Magic Johnson's size, strength, ball-handling skills, post-up ability and court sense make him a difficult defensive assignment for any NBA team.
The Chicago Bulls, with Michael Jordan and Scottie Pippen, do the job as well as anyone, but coach Phil Jackson said his team's 2-1 lead in the NBA Finals is not the result of its defense on Johnson."What we're trying to do and what he's forcing us to do are two different things," Jackson said Saturday. "Magic's maintained the ability to pick us apart. What we try to do is hinder his vision, restrict his ability to see the court."
"Both Michael and Pippen are similar in what they're trying to do," Johnson said. "They pick me up and pressure me. They do a good job when they pick me up high. But I'm doing a good job when I get down low. And when they double-team me, I have to find the open man and make the pass."
Johnson is averaging 18.3 points, 10.3 assists and 7.7 rebounds in three games, but the Lakers have yet to score 100 points in the series and are averaging just 91.7.
Johnson's averages in the playoffs are 22.1 points, 12.3 assists and 8.1 rebounds.
Pippen, who at 6-foot-7 is just two inches shorter than Johnson, has been most effective on him 1-on-1, but that matchup forced Jackson to put the 6-6 Jordan on 7-foot Vlade Divac.

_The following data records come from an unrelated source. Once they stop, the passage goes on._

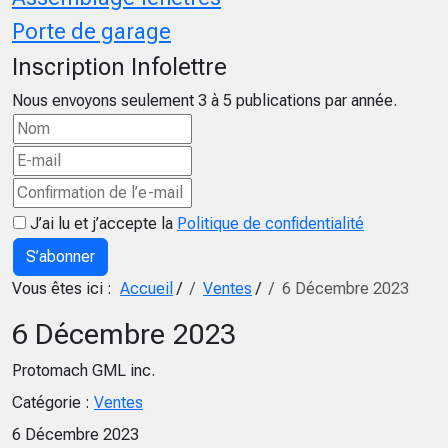
Porte de garage
Inscription Infolettre
Nous envoyons seulement 3 à 5 publications par année.
J’ai lu et j’accepte la
Politique de confidentialité
S’abonner
Vous êtes ici :
Accueil
/
Ventes
/
6 Décembre 2023
6 Décembre 2023
Protomach GML inc.
Catégorie :
Ventes
6 Décembre 2023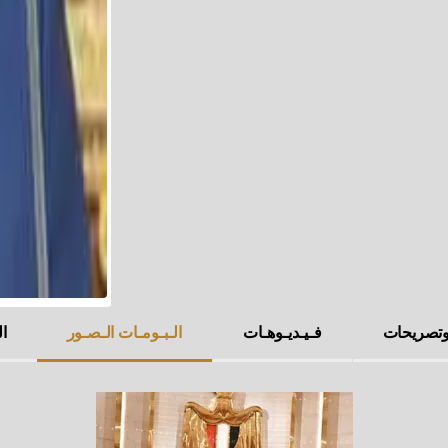
 وتصريحات
فـيـديـوهـات
الـبـومـات الـصـور
ال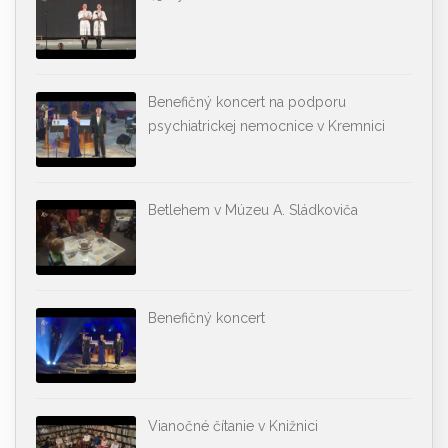
Benefičný koncert na podporu
psychiatrickej nemocnice v Kremnici
Betlehem v Múzeu A. Sládkoviča
Benefičný koncert
Vianočné čítanie v Knižnici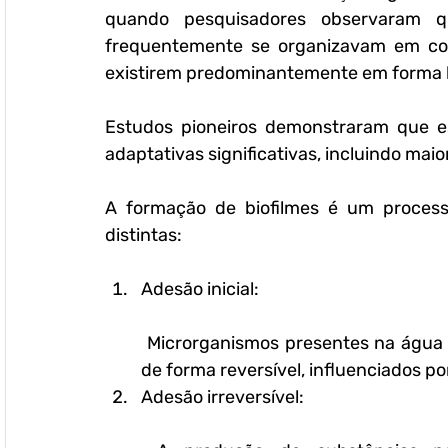
quando pesquisadores observaram q
frequentemente se organizavam em com
existirem predominantemente em forma liv
Estudos pioneiros demonstraram que es
adaptativas significativas, incluindo mai
A formação de biofilmes é um process
distintas:
Adesão inicial:
 Microrganismos presentes na água entram em contato com superfícies e se fixam 
de forma reversível, influenciados po
Adesão irreversível: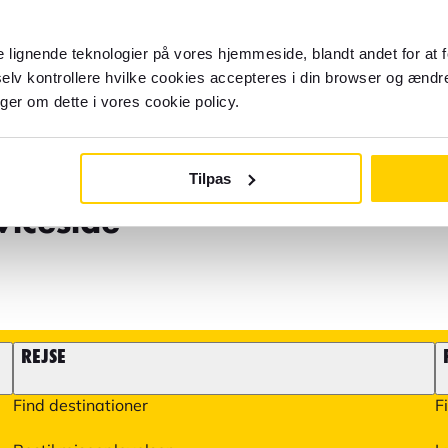
 lignende teknologier på vores hjemmeside, blandt andet for at 
r hjælp?
elv kontrollere hvilke cookies accepteres i din browser og ændre
Husk at visse forhold såsom 
nger om dette i vores cookie policy.
og rejseoplevelser, skal ta
n e-mail
finder mere information på
Tilpas
øg vores
iceside
REJSE
Find destinationer
F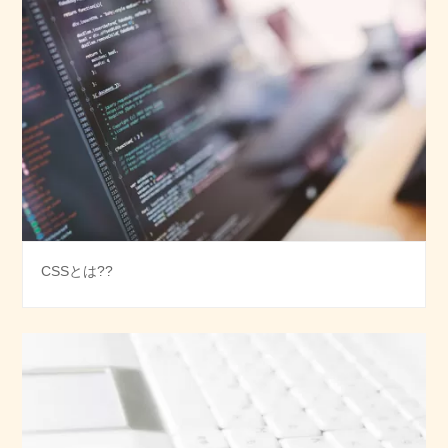
CSSとは??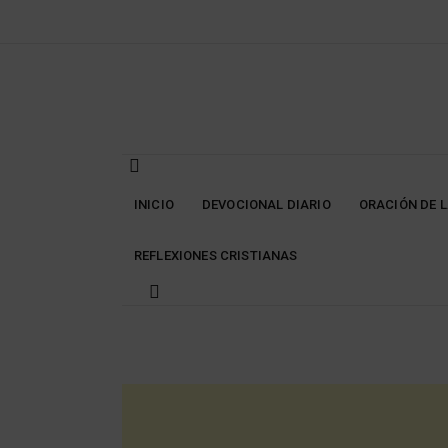
Skip
to
content
INICIO
DEVOCIONAL DIARIO
ORACIÓN DE 
REFLEXIONES CRISTIANAS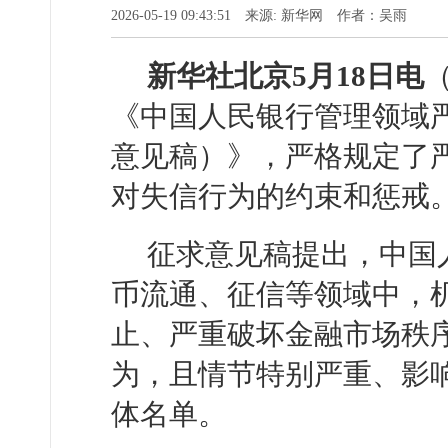
2026-05-19 09:43:51 来源: 新华网 作者：吴雨
新华社北京5月18日电
《中国人民银行管理领域
意见稿）》，严格规定了
对失信行为的约束和惩戒
征求意见稿提出，中国
币流通、征信等领域中，
止、严重破坏金融市场秩
为，且情节特别严重、影
体名单。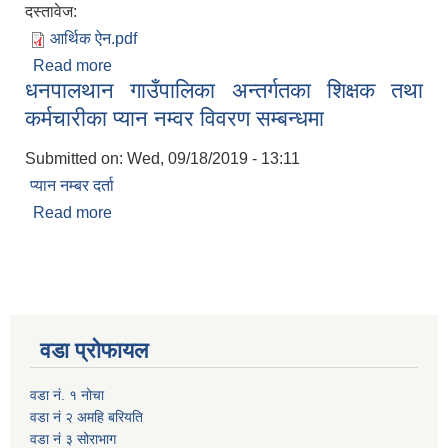
दस्तावेज:
आर्थिक ऐन.pdf
Read more
about आर्थिक वर्ष २०७६/०७७ को कर तथा शुल्क
धनपालथान गाउँपालिका अन्तर्गतका शिक्षक तथा
कर्मचारीका प्यान नम्वर विवरण सम्बन्धमा
Submitted on:
Wed, 09/18/2019 - 13:11
प्यान नम्बर दर्ता
Read more
about धनपालथान गाउँपालिका अन्तर्गतका शिक्षक तथा
कर्मचारीका प्यान नम्वर विवरण सम्बन्धमा
वडा प्रोफायल
वडा नं. १ नोचा
वडा नं २ अमहि बरियति
वडा नं ३ सोराभाग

"Pippen on Johnson hasn't really worked well because we had to out Jordan on Divac, who just took the ball right to the basket," Jackson said. "But we may have to use that matchup again because of foul trouble, which dictates a lot who we put on Magic."
Pippen said he enjoys guarding Johnson.
"I try to put pressure on Magic, make him turn his back," Pippen said. "I like to stay in his face, so he can't see the court as well."